Par rapport à son prédécesseur ce volume a pour lui d’être plus accessible, n’étant pas tributaire d’une longue mise en place du décor géopolitique et se dotant d’un lexique de correspondances géographiques avec l’Europe médiévale (belle initiative de la part de l’éditeur et du traducteur) pour compenser l’absence cruelle de carte. Nous en apprenons également plus sur l’histoire de Piper Hecht. En plus de fonder une famille à Brothe, ce dernier s’en découvre une autre pour le moins inattendue. À la fois œil du cyclone et déclencheur, bien souvent involontaire, du chaos qui bouleverse pays et lignes de fractures, Piper n’en reste pas moins un personnage dépeint comme un officier désabusé plus fidèle à ses hommes qu’à des convictions ou une idéologie. Pas de héros à la poursuite d’une prophétie, donc, dans ces pages. Pas plus que de batailles épiques, d’autant que les conflits sont dans l’ensemble décrits d’un point de vue distancié et comptable de général. On oublie aussi les princesses romantiques : celle présentée ici, Helspeth, fille de feu Johannes Bottenoire, est plutôt dans le registre de l’adolescente tête brûlée et écervelée qui a pour principal adversaire les mégères autoritaires de sa suite. Le seul élément qui rattache ce roman à la fantasy est cette énergie magique que déversent les puits de pouvoirs des terres saintes. Magie que maîtrisent plus ou moins les membres du Collegium de Brothe dont font partie les protecteurs de Piper. Magie, surtout, qui alimente les Instrumentalités de la Nuit, ces entités qui, pour les plus puissantes, peuvent aussi bien s’incarner dans l’un des divers dieux des anciens panthéons que dans des monstres innommables proches des créatures de Lovecraft. Plus instinctuelles qu’intelligentes, les Instrumentalités jouent encore plus les trouble-fêtes que dans l’opus précédent, luttant contre leur déclin annoncé et surtout contre Piper qui a facilité la production d’armes capables de les décimer.

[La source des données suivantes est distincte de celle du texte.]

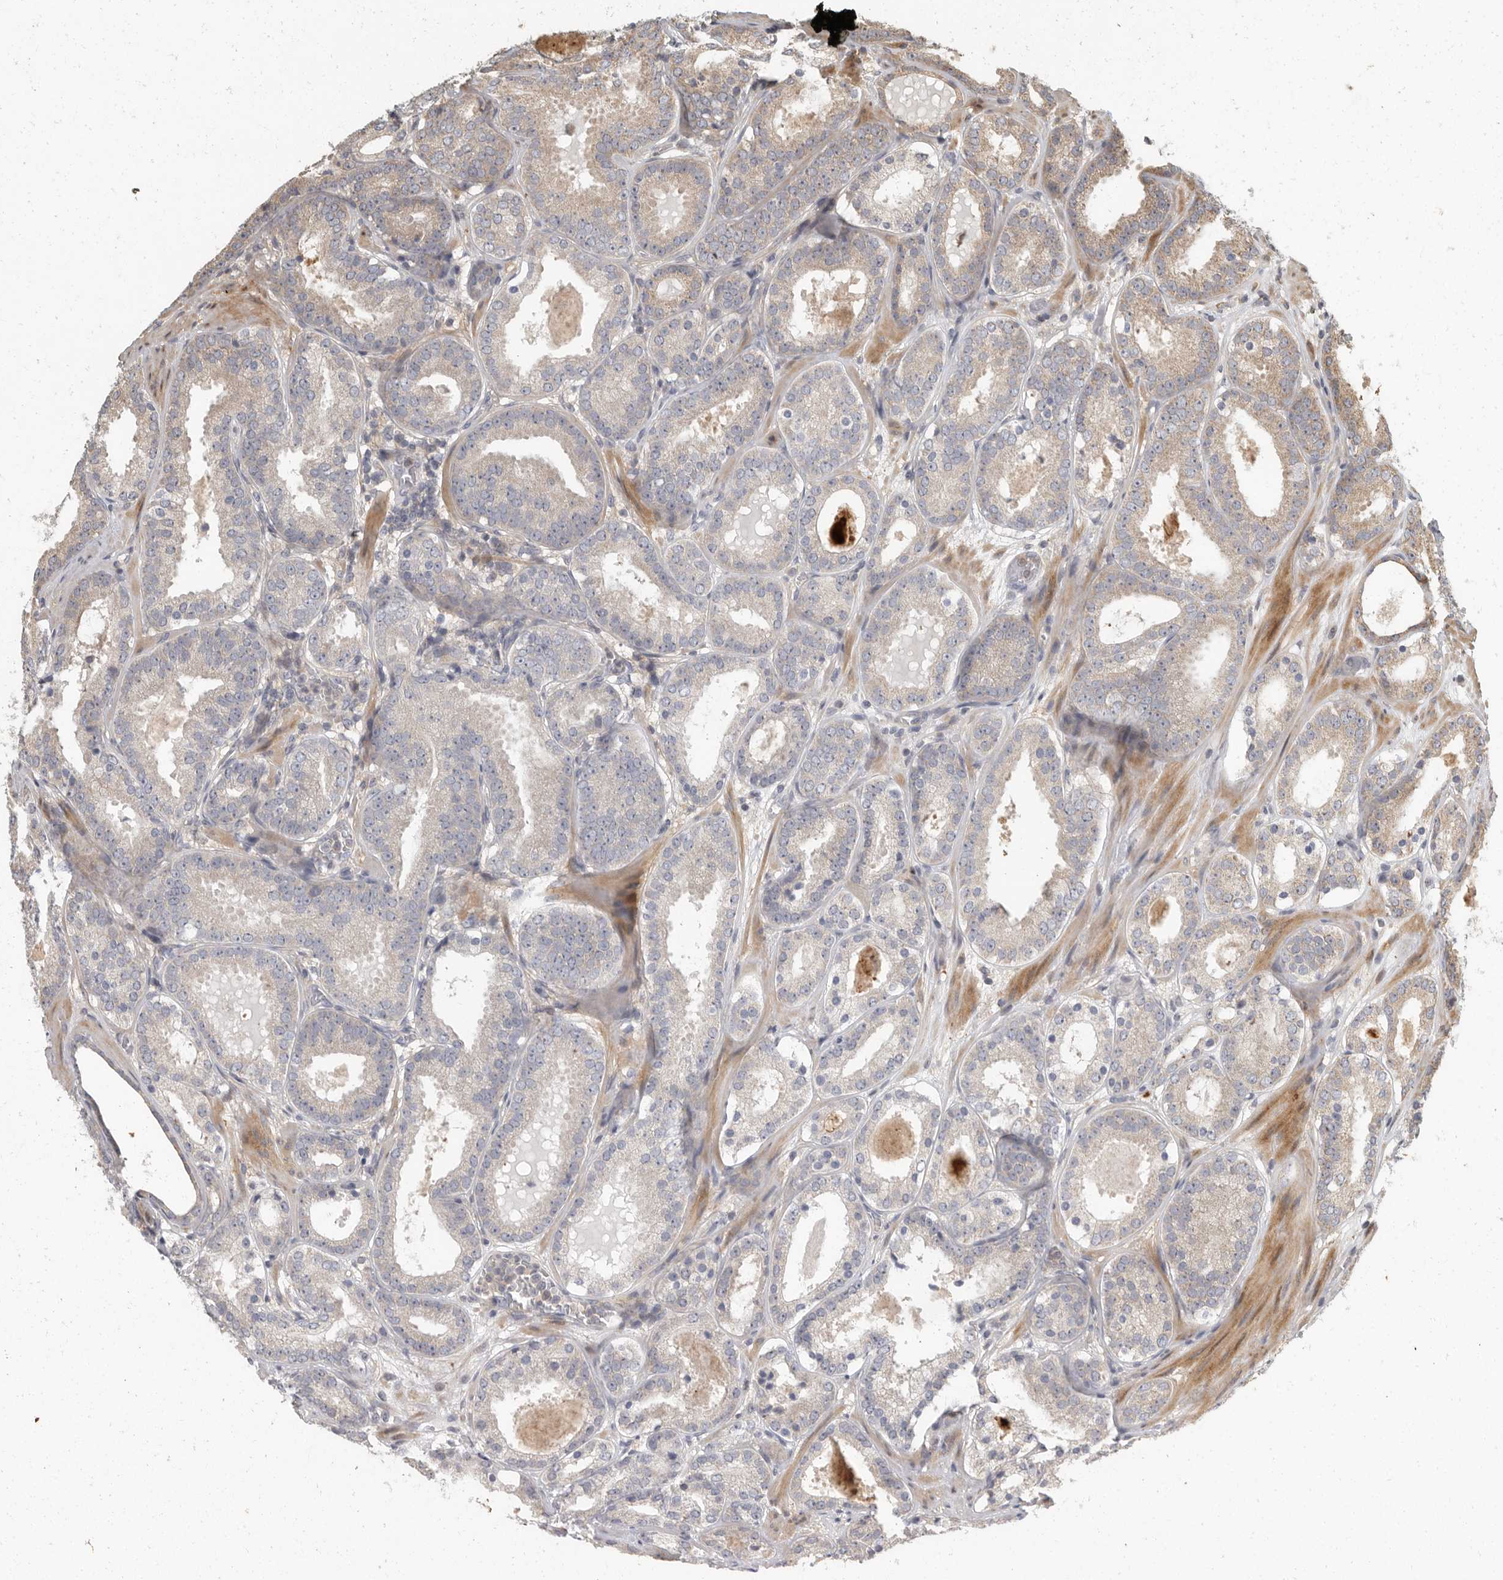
{"staining": {"intensity": "weak", "quantity": "<25%", "location": "cytoplasmic/membranous"}, "tissue": "prostate cancer", "cell_type": "Tumor cells", "image_type": "cancer", "snomed": [{"axis": "morphology", "description": "Adenocarcinoma, Low grade"}, {"axis": "topography", "description": "Prostate"}], "caption": "A micrograph of prostate adenocarcinoma (low-grade) stained for a protein exhibits no brown staining in tumor cells.", "gene": "SWT1", "patient": {"sex": "male", "age": 69}}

Ce n’est cependant pas dans ce roman fascinant et exigeant qu’elles rencontreront leur fin, ce tome se concluant sur de nombreuses questions annonçant un livre III.
Souhaitons que Glen Cook ne se noie pas dans le foisonnement de ses intrigues et nous le livre assez rapidement.
Les lecteurs qui ont survécu à la Tyrannie de la Nuit et à ses deux cents premières pages plus proches d’une thèse d’histoire que de Tolkien, retrouveront avec plaisir le sha-lug Piper Hecht, alias Else Tage, alias le Tueur de Dieux, infiltré au cœur de la patriarchie de Brothe, et frère Chandelle, le parfait, mêlé à son corps défendant aux intrigues politiques du Connec. Le troisième point de vue narratif du roman est celui de Helspeth Bottenoire, princesse héritière de l’empire du Graal, et remplace de ce fait celui de Svavar l’Andorayen, transformé en Instrumentalité de la Nuit à la fin du tome précédent.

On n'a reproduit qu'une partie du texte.